“No,” I said, “I figure it’s almost certainly a coincidence. But I figure it’s worth the price of a hat to rule out the possibility that it’s not.”
A hat, in police parlance, is twenty-five dollars. A coat is a hundred. I have no idea what a hat actually costs these days, I can’t remember the last time I went out and bought one, but argot outlasts its origins. A pound is five dollars, and once upon a time that’s what a British pound sterling was worth in American money. I don’t suppose you can get much of a hat for five pounds.
And a hat was what I’d be buying Joe Durkin. He was a detective at Midtown North, on West Fifty-fourth, and Gramercy Park was well out of his range, but I didn’t know anybody in the precinct where Sattenstein had lived and died, and didn’t want to draw attention by making myself known to whoever had caught the case. Easier to ring Joe and get him to make a couple of phone calls.
Which had led to my sitting across a Formica-topped table from him in a coffee shop on Eighth Avenue. He was there because he was doing me a favor, but we both knew it was the sort of favor a person got paid for.
“For the sake of argument,” he said, “let’s say it wasn’t a coincidence, and whoever killed him had a reason. What would that reason be?”
To keep him from telling me something, I thought. Which he might have been ready to do, if I’d had the brains to call him back.
I said, “No idea, Joe.”
“None at all?”
“Well, he had a history. I don’t know if he’s got a yellow sheet, and my guess is he doesn’t, but for a period of time he was a receiver.”
“Not on the Jets, I don’t suppose.”
“I don’t know if you’re familiar with a man named Selig Wolf, but—”
“Jesus, of course I am. A wide receiver if there ever was one.”
“Well, Mark’s uncle Selig taught him the business.”
“Selig was his uncle?”
“His mother’s brother. Younger or older, I forget which.”
“Woman’s got a brother, he would pretty much have to be younger or older.”
“He could be a twin.”
“One’s born first, even with twins. Why are we even having this conversation? Jesus, Selig Wolf. You couldn’t want a better teacher.”
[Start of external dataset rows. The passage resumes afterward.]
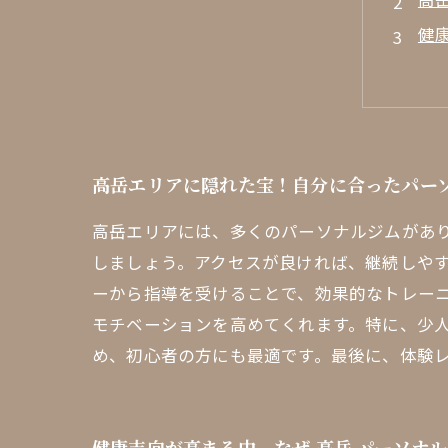
健
高
フ
経
あ
高岳エリアに隠れた宝！自分に合ったパー
高
高岳エリアには、多くのパーソナルジムがあ
しましょう。アクセスが良ければ、継続しや
ーから指導を受けることで、効果的なトレー
モチベーションを高めてくれます。特に、少
め、初心者の方にも最適です。最後に、体験
健康志向が高まる中、なぜ 高岳 パーソナル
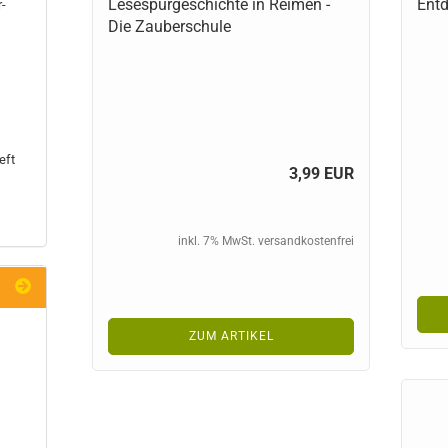
Lesespurgeschichte in Reimen -
Entd
r-
Die Zauberschule
eft
3,99 EUR
inkl. 7% MwSt. versandkostenfrei
ZUM ARTIKEL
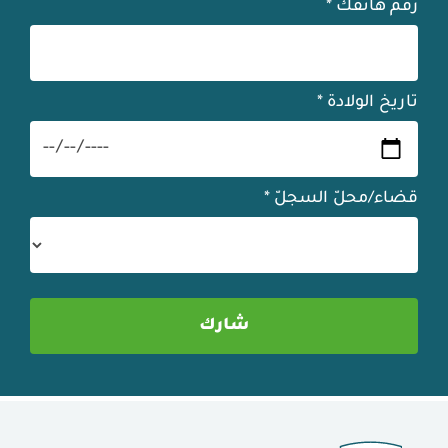
رقم هاتفك
*
تاريخ الولادة
*
قضاء/محلّ السجلّ
*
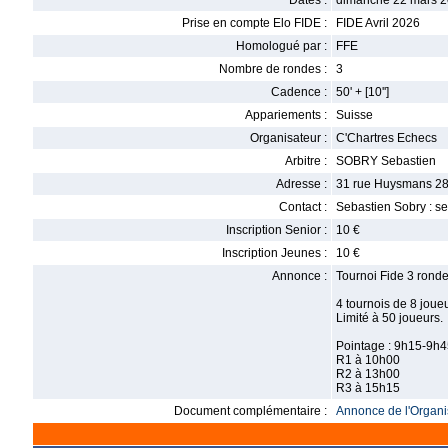
Dates :
dimanche 22 mars 2
Prise en compte Elo FIDE :
FIDE Avril 2026
Homologué par :
FFE
Nombre de rondes :
3
Cadence :
50' + [10'']
Appariements :
Suisse
Organisateur :
C'Chartres Echecs
Arbitre :
SOBRY Sebastien
Adresse :
31 rue Huysmans 28
Contact :
Sebastien Sobry : 
Inscription Senior :
10 €
Inscription Jeunes :
10 €
Annonce :
Tournoi Fide 3 ronde
4 tournois de 8 joue
Limité à 50 joueurs.
Pointage : 9h15-9h
R1 à 10h00
R2 à 13h00
R3 à 15h15
Document complémentaire :
Annonce de l'Organis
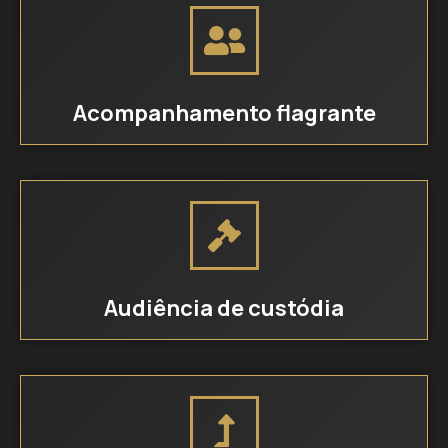
Acompanhamento flagrante
Audiência de custódia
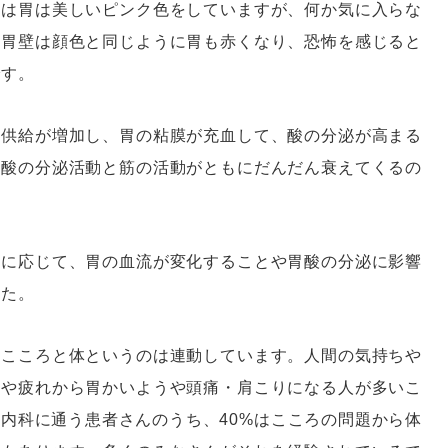
には胃は美しいピンク色をしていますが、何か気に入らな
は胃壁は顔色と同じように胃も赤くなり、恐怖を感じると
です。
の供給が増加し、胃の粘膜が充血して、酸の分泌が高まる
と酸の分泌活動と筋の活動がともにだんだん衰えてくるの
化に応じて、胃の血流が変化することや胃酸の分泌に影響
した。
のこころと体というのは連動しています。人間の気持ちや
スや疲れから胃かいようや頭痛・肩こりになる人が多いこ
内科に通う患者さんのうち、40%はこころの問題から体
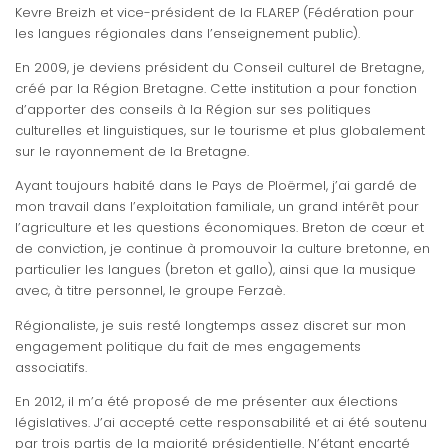
Kevre Breizh et vice-président de la FLAREP (Fédération pour
les langues régionales dans l’enseignement public).
En 2009, je deviens président du Conseil culturel de Bretagne,
créé par la Région Bretagne. Cette institution a pour fonction
d’apporter des conseils à la Région sur ses politiques
culturelles et linguistiques, sur le tourisme et plus globalement
sur le rayonnement de la Bretagne.
Ayant toujours habité dans le Pays de Ploërmel, j’ai gardé de
mon travail dans l’exploitation familiale, un grand intérêt pour
l’agriculture et les questions économiques. Breton de cœur et
de conviction, je continue à promouvoir la culture bretonne, en
particulier les langues (breton et gallo), ainsi que la musique
avec, à titre personnel, le groupe Ferzaè.
Régionaliste, je suis resté longtemps assez discret sur mon
engagement politique du fait de mes engagements
associatifs.
En 2012, il m’a été proposé de me présenter aux élections
législatives. J’ai accepté cette responsabilité et ai été soutenu
par trois partis de la majorité présidentielle. N’étant encarté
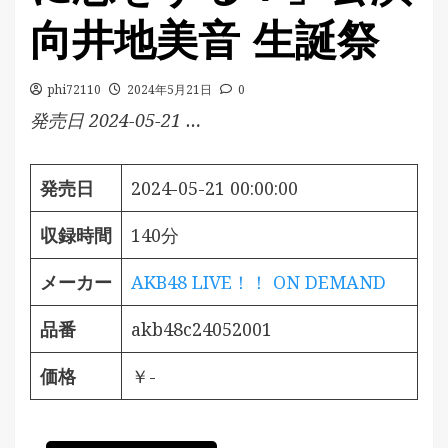
向井地美音 生誕祭
phi72110
2024年5月21日
0
発売日 2024-05-21 …
発売日
2024-05-21 00:00:00
収録時間
140分
メーカー
AKB48 LIVE！！ ON DEMAND
品番
akb48c24052001
価格
￥-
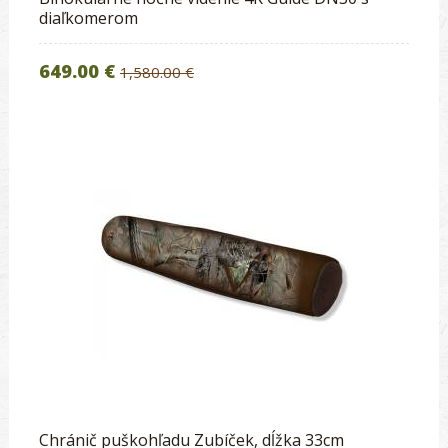
diaľkomerom
649.00 €
1,580.00 €
Chránič puškohľadu Zubíček, dĺžka 33cm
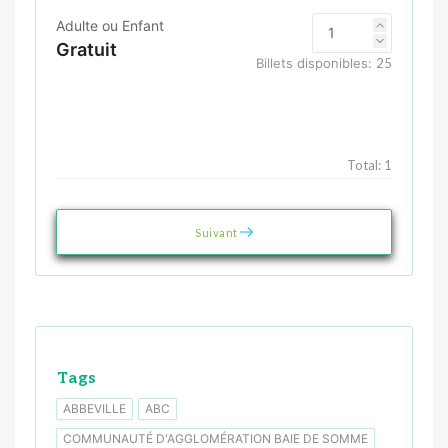
Adulte ou Enfant
Gratuit
Billets disponibles:
25
Total:
1
Suivant
Tags
ABBEVILLE
ABC
COMMUNAUTÉ D'AGGLOMÉRATION BAIE DE SOMME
“So I gather. He followed in his uncle’s footsteps for a few years, he got wiped out in a burglary, and the whole mess had the effect of scaring him straight.”
“And at the time of his death he was teaching mentally challenged children how to tie their shoes. A tough way to make a living, but a noble calling indeed.”
“No, he was working as a bookkeeper for a couple of small firms.”
“And cooking the books for them.”
“Maybe a little.”
“You gotta love this city. You really do. He told you all this in an hour?”
“So? I just told you the whole thing in about ten minutes.”
“But that he went and opened up about it.” He shrugged. “So maybe you’re not bad at what you do. You know, if he never took a bust, odds are there’s nobody in the One-Three that knows he was a fencing master. I might feel obliged to pass the word.”
“You wouldn’t have to say where you heard it.”
“A snitch,” he said. “A generally reliable source.”
“That’s me, all right.” I passed him the two bills I’d palmed earlier, a five and a twenty. “I appreciate this, Joe. And you could use a new hat.”
“Hats I got a whole rack of. What I could use is a coat. Oh, man, the look on your face! Worth the price of admission right there. I’m glad to have the hat, my friend, and glad for the chance to sit down with you for a couple of minutes. Things working out for you?”
“I get by.”
“All we can ask,” he said. “All anybody can ask.”
I was back in my room, running it through my mind, when the phone rang. It was Joe, resuming our conversation as if it had never ended. “This Sattenstein,” he said. “Perp might have sized him up as a soft target. On account of he had a bandaged hand.”
“It was like that when I saw him.”
“You spot a man with a bandaged hand, you’re not worried he’ll fight back. But how’d he hurt the hand? Maybe he hit somebody. So maybe he’s a man with a short fuse, type who’d be apt to take a swing at a guy tries to hold him up.”
“With his other hand.”
“Whatever. So the perp slams him with whatever he brought along to hit people with. Your traditional blunt instrument.”
“It’s possible,” I said. “You just thought this up?”